LENOX — On the theory that “the third time is the charm,” Shanlen Realty Corp., the owner of Hoff’s service station, has reactivated its proposal to transform the property at 90 Main St. into a modern convenience store.
A special permit application for the proposed redevelopment has been submitted to the Zoning Board of Appeals, which is set to review it at the board’s March 3 meeting, via Zoom.
The plan is to relocate automotive repair and towing services but to continue the sale of gas as part of the convenience store business plan, according to the application on file at Town Hall and at townoflenox.com.
The existing structure would be renovated, with plans to be submitted to the Historic District Commission.
“The proposal will improve the aesthetics and character of the building and the surrounding area,” the ZBA application states.
Shanlen Realty also points out that “removing the current use of the property as a repair facility and towing business will decrease traffic, reduce noise pollution, and remove damaged car storage and towing service vehicles in the area.”
The current full-service business is grandfathered as a nonconforming use under current zoning bylaws. The proposed convenience store would conform with commercial zone bylaws as a by-right, permitted use, the application states.
Since 1929, the gas station has been a fixture downtown; towing services and service bays for automotive repair were added in 1997. For most of its history, the location has sold Mobil products, but converted to Sunoco several years ago.
Shanlen applied for a similar special permit in September 2018 but subsequently withdrew the application.
Glenn J. Hoff Sr., who started working at the service station in 1969 and who died in April 2018, informally proposed redeveloping the site in 2011, as the profit margin from the sale of gasoline declined sharply.
After a series of hearings during an 18-month period, the ZBA rejected the proposal, 4-1, in November 2013, after prolonged legal wrangling over a challenge by adjacent small-market owner Daniel O’Brien. He sold his market last year to the adjacent Frankie’s Ristorante, which opened its second business, Pizzeria Boema, there last summer.

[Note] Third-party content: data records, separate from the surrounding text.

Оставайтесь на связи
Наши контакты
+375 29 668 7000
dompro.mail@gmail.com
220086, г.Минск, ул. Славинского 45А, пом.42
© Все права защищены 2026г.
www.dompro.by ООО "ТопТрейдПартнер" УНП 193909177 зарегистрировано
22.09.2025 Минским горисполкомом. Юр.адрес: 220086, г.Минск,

The new application prepared by Ron Fortune of Consulting and Design LLC, of Lee, includes the following provisions:
• Under its new name, Hoff’s/Chucky’s/Sams Food would reduce the number of gas pumps from three, with six filling locations, to two, with four filling locations. That would improve parking and traffic flow, the application states, because cars will not be parked awaiting service, nor will there be tow truck congestion while cars are refueling.
• The company will relocate its towing and automobile repair business to another site to be determined.

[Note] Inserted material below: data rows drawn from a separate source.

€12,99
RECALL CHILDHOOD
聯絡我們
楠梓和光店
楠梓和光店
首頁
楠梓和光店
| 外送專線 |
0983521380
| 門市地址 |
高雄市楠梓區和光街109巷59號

• Under a zoning bylaw encouraging adaptive reuse of sites in the commercial district, the site is exempt from parking space quantity requirements, parking design standards, off-street parking layout and loading bays/space.

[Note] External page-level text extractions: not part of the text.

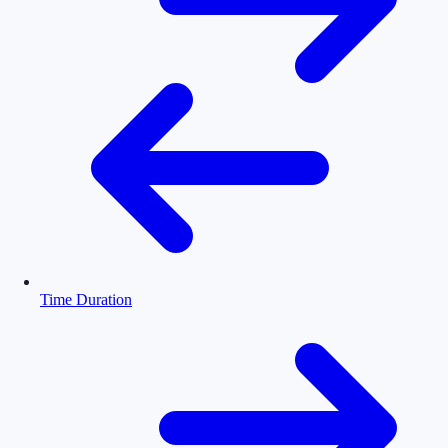
Time Duration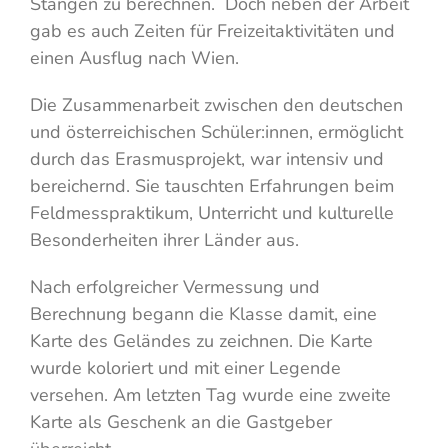
Stangen zu berechnen. Doch neben der Arbeit
gab es auch Zeiten für Freizeitaktivitäten und
einen Ausflug nach Wien.
Die Zusammenarbeit zwischen den deutschen
und österreichischen Schüler:innen, ermöglicht
durch das Erasmusprojekt, war intensiv und
bereichernd. Sie tauschten Erfahrungen beim
Feldmesspraktikum, Unterricht und kulturelle
Besonderheiten ihrer Länder aus.
Nach erfolgreicher Vermessung und
Berechnung begann die Klasse damit, eine
Karte des Geländes zu zeichnen. Die Karte
wurde koloriert und mit einer Legende
versehen. Am letzten Tag wurde eine zweite
Karte als Geschenk an die Gastgeber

• The special permit is required to establish that the change in the use of the property “will not be substantially more detrimental than the existing nonconforming use to the neighborhood” and “the adverse effects of the proposed use will not outweigh the beneficial impacts to the town and the neighborhood.”
• The town should experience a positive economic and fiscal impact, since the site would be upgraded, the renovations will be more attractive to the surrounding businesses and the renovated building may have a higher assessed value, resulting in an increase to the town’s tax revenue.
• The town would see a positive employment impact from the new facility, as well as from the service and towing business if it can relocate in town.
Currently, Hoff’s is one of the very rare full-service stations in the area, meaning motorists cannot pump their own fuel. If the convenience store proposal is approved, customers will do their own gas pumping.
Shanlen Realty representatives were not immediately available for comment.